[Source data]
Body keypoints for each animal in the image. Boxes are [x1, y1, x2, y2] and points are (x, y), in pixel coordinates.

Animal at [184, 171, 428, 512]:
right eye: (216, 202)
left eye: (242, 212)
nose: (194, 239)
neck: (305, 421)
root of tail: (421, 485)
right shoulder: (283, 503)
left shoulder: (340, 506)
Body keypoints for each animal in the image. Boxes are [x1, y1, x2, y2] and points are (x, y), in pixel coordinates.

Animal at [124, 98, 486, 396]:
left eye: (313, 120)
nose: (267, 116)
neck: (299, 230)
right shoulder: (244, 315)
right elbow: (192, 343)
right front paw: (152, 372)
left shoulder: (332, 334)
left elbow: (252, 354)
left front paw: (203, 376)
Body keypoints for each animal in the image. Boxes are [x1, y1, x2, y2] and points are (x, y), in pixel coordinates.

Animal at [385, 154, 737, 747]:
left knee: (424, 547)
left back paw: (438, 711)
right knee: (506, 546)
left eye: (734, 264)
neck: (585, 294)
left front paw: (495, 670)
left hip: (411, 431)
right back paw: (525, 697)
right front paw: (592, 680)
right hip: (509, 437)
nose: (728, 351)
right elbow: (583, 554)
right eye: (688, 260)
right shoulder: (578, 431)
[/Source data]
[Source data]
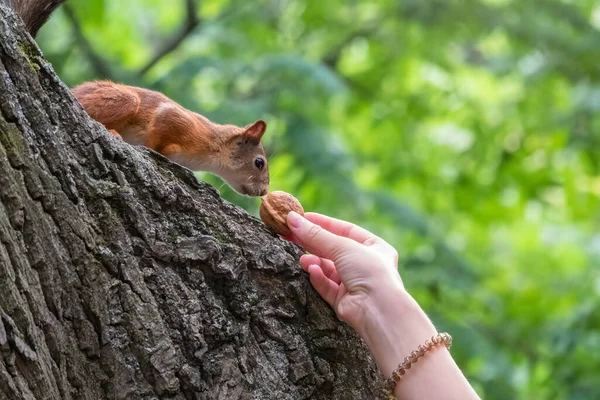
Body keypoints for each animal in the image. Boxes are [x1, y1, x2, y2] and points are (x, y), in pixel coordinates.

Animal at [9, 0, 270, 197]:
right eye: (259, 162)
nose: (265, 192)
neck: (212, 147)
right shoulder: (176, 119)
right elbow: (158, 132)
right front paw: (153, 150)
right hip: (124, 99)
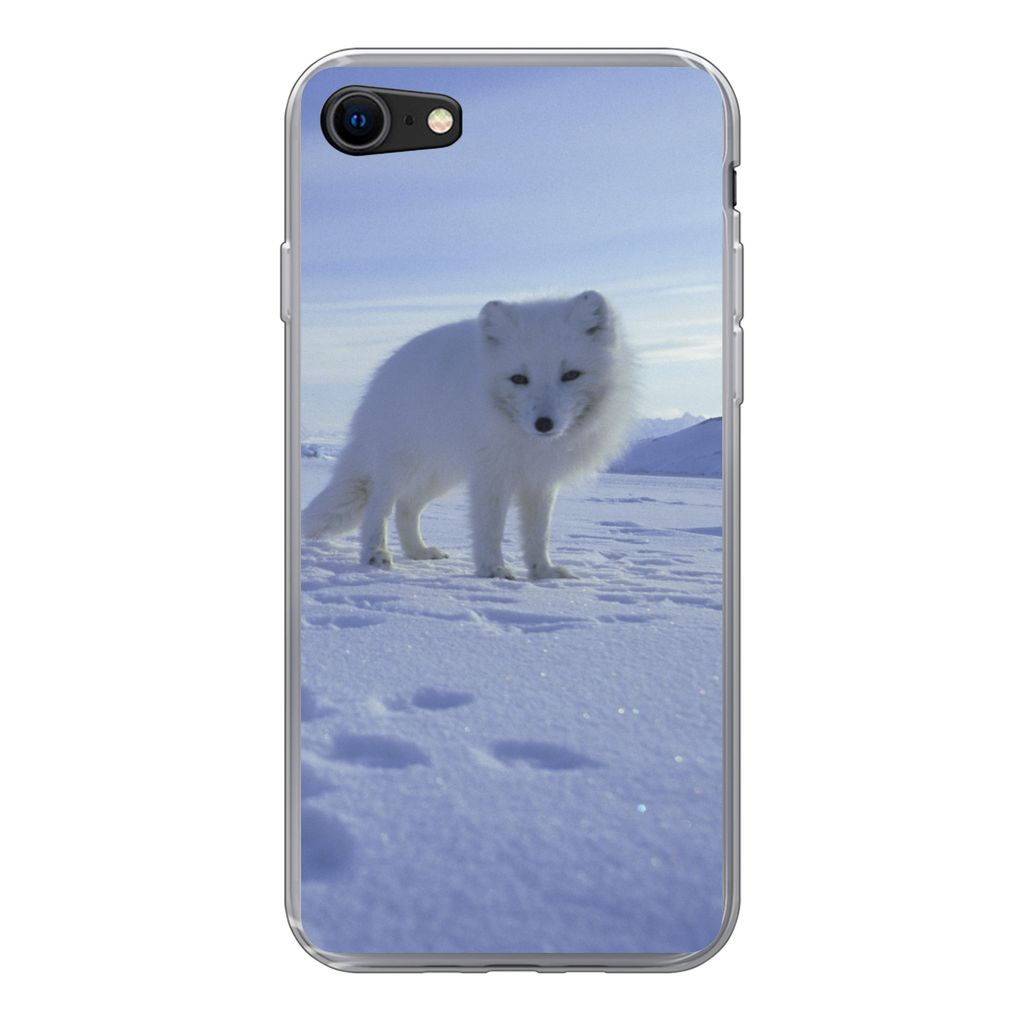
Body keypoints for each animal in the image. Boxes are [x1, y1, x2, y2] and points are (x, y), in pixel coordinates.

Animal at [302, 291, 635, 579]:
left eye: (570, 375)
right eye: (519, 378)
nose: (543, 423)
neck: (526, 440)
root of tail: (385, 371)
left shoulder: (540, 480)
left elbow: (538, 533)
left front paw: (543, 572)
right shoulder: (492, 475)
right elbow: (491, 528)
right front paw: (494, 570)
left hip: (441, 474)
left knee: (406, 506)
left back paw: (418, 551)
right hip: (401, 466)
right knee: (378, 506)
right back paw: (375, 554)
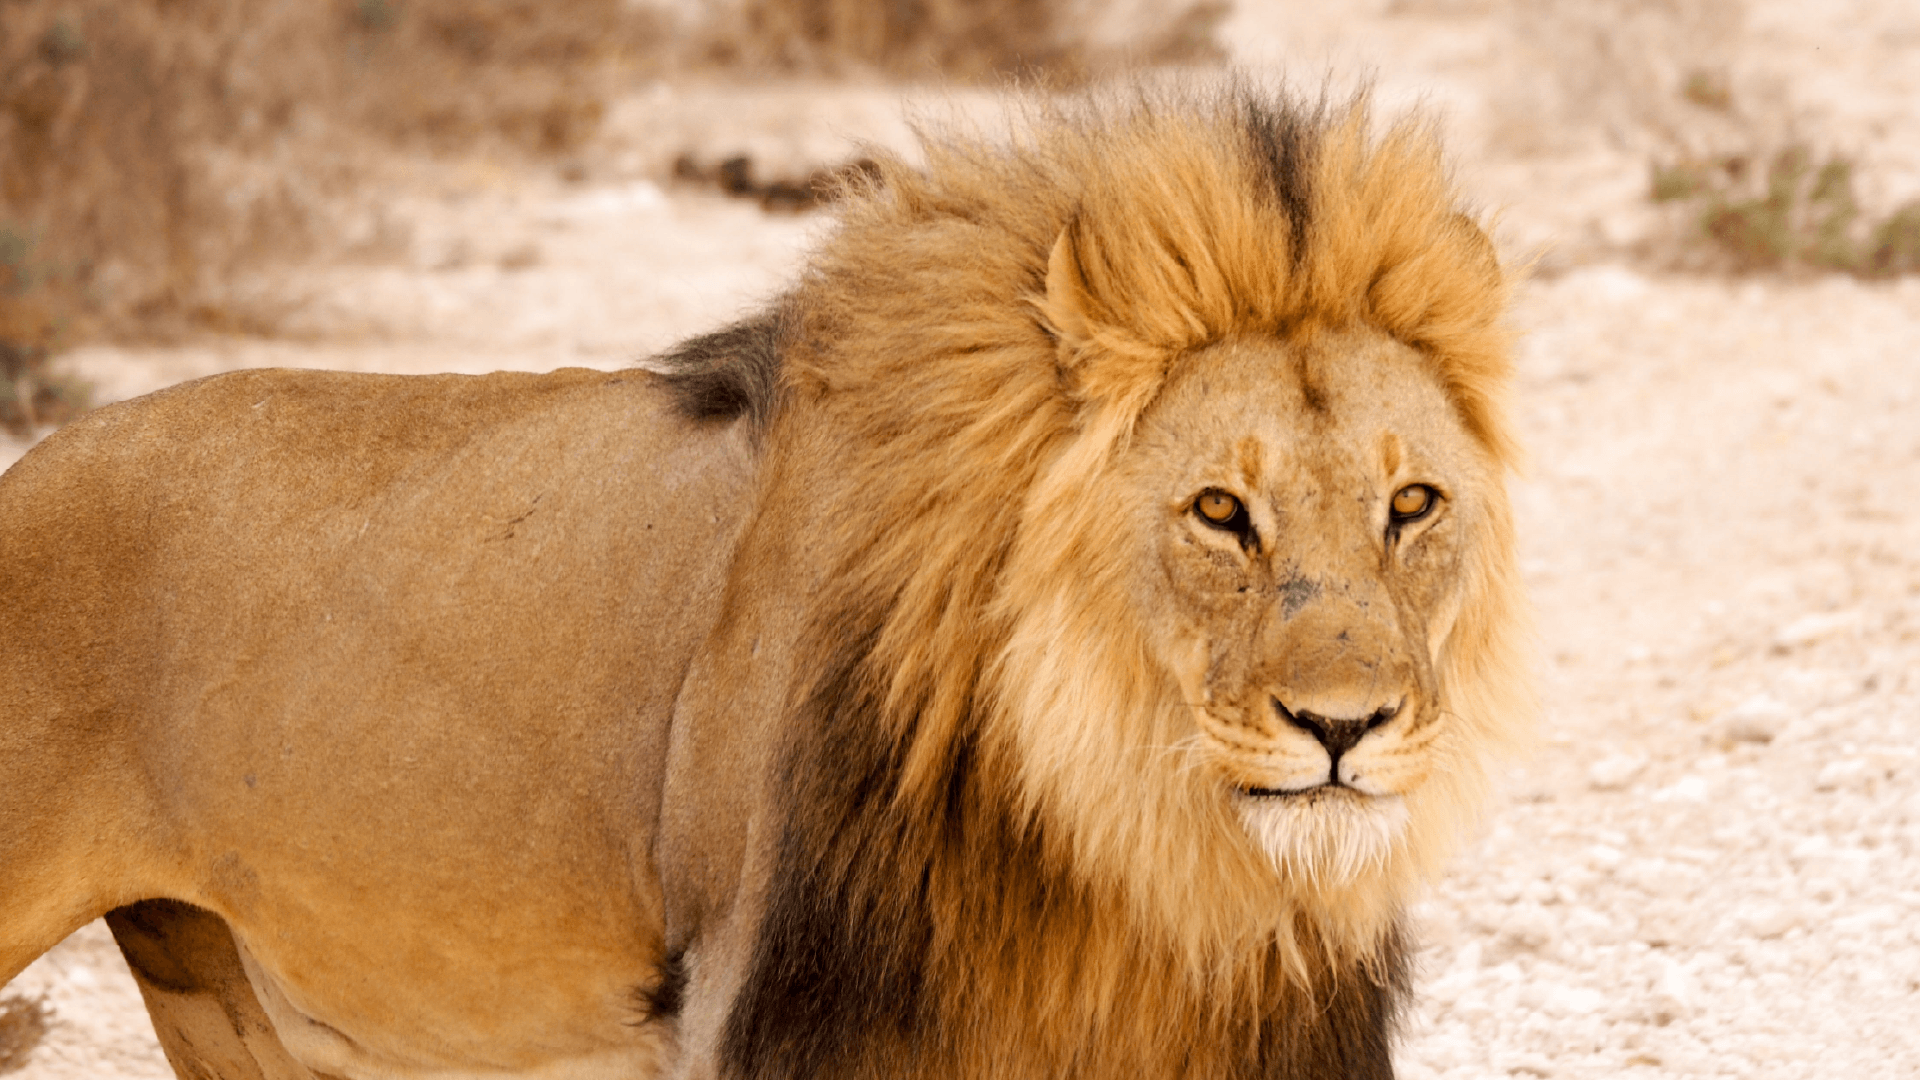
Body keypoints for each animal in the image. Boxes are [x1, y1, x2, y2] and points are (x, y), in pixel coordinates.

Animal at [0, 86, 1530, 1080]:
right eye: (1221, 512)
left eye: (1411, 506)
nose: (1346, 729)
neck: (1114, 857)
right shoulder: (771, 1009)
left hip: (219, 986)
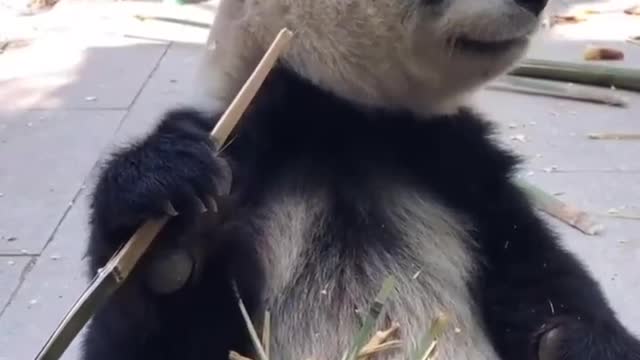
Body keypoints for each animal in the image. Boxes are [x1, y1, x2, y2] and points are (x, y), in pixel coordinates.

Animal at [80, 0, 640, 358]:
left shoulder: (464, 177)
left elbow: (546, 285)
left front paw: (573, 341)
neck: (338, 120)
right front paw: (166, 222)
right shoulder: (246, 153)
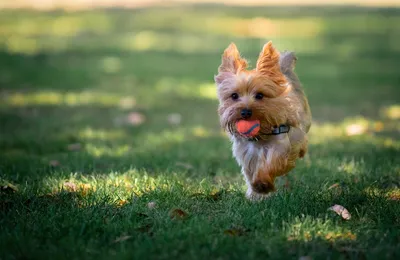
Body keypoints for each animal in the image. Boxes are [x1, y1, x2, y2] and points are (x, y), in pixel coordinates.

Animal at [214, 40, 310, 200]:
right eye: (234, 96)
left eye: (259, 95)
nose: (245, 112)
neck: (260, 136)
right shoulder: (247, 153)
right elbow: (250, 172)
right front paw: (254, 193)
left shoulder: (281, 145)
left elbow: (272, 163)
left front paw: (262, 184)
[/Source data]
> **Required work**:
The response must repeat exactly the lines above from the one with "left shoulder: (464, 177)" through the one with "left front paw: (262, 184)", including both, and must contain no pictures and no other text.

> **Result of the task**:
left shoulder: (464, 177)
left elbow: (546, 285)
left front paw: (573, 341)
neck: (338, 120)
right front paw: (166, 222)
right shoulder: (246, 153)
Body keypoints for each animal in the image. Boxes are [x1, y1, x2, y2] and points are (x, y), in pixel coordinates.

Animal at [214, 40, 310, 200]:
right eye: (234, 96)
left eye: (259, 95)
nose: (245, 112)
neck: (260, 136)
right shoulder: (247, 153)
right elbow: (250, 172)
right front paw: (254, 193)
left shoulder: (281, 145)
left elbow: (272, 163)
left front paw: (262, 184)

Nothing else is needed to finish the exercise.